* **Your goal**: Only one stretch of the data is wanted: the line containing "and add enough", the line containing "biscuits Shaper for baking", and every line between them, copied exactly.
(Given data begins)
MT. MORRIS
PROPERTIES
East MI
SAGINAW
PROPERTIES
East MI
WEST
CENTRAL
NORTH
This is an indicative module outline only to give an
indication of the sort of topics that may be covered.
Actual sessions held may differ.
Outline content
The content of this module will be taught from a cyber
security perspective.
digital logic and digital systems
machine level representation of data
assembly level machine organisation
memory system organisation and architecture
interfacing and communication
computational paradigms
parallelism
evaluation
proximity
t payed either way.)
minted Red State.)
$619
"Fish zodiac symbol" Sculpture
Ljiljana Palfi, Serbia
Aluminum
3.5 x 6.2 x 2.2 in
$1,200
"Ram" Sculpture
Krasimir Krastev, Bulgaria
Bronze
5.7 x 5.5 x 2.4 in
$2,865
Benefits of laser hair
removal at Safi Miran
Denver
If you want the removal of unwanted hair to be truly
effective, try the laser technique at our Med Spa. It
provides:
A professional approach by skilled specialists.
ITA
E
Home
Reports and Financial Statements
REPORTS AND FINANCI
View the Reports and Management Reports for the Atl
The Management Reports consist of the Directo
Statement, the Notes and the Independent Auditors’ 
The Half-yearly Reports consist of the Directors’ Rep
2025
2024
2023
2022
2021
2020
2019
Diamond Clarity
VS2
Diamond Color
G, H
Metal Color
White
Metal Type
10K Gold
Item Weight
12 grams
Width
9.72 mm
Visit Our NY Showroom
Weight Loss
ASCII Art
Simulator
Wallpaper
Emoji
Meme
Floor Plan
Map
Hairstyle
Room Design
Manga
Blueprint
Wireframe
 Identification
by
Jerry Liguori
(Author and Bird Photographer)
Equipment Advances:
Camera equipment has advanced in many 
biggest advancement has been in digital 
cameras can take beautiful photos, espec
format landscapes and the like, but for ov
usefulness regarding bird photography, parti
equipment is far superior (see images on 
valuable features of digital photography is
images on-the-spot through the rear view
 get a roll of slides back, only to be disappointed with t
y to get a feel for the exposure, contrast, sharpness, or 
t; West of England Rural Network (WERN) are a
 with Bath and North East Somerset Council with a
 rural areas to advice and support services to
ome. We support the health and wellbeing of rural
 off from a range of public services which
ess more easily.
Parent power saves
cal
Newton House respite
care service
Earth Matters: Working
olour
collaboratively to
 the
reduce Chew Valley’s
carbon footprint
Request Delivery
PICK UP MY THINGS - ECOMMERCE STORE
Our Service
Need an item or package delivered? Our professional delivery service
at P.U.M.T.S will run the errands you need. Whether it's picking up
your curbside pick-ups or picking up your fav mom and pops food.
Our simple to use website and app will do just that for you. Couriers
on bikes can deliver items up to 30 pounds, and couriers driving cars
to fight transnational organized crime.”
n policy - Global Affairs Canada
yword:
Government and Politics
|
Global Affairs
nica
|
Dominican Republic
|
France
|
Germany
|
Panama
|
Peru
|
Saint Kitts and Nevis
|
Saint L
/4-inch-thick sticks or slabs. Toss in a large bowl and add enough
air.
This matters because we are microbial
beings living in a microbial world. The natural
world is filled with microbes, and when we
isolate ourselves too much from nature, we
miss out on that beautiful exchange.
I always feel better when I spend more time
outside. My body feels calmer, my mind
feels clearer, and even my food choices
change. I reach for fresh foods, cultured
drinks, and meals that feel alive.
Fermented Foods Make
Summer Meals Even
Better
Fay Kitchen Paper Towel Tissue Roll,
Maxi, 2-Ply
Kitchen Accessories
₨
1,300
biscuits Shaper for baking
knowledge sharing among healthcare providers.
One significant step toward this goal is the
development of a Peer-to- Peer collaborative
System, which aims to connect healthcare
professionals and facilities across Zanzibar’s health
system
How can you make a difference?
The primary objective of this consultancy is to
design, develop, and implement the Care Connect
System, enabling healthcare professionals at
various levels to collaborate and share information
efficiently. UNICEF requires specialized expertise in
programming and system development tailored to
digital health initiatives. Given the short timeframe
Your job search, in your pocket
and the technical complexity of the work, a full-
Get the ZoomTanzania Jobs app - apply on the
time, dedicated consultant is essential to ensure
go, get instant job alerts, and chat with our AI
(Given data ends)
* **Reply**:
/4-inch-thick sticks or slabs. Toss in a large bowl and add enough
air.
This matters because we are microbial
beings living in a microbial world. The natural
world is filled with microbes, and when we
isolate ourselves too much from nature, we
miss out on that beautiful exchange.
I always feel better when I spend more time
outside. My body feels calmer, my mind
feels clearer, and even my food choices
change. I reach for fresh foods, cultured
drinks, and meals that feel alive.
Fermented Foods Make
Summer Meals Even
Better
Fay Kitchen Paper Towel Tissue Roll,
Maxi, 2-Ply
Kitchen Accessories
₨
1,300
biscuits Shaper for baking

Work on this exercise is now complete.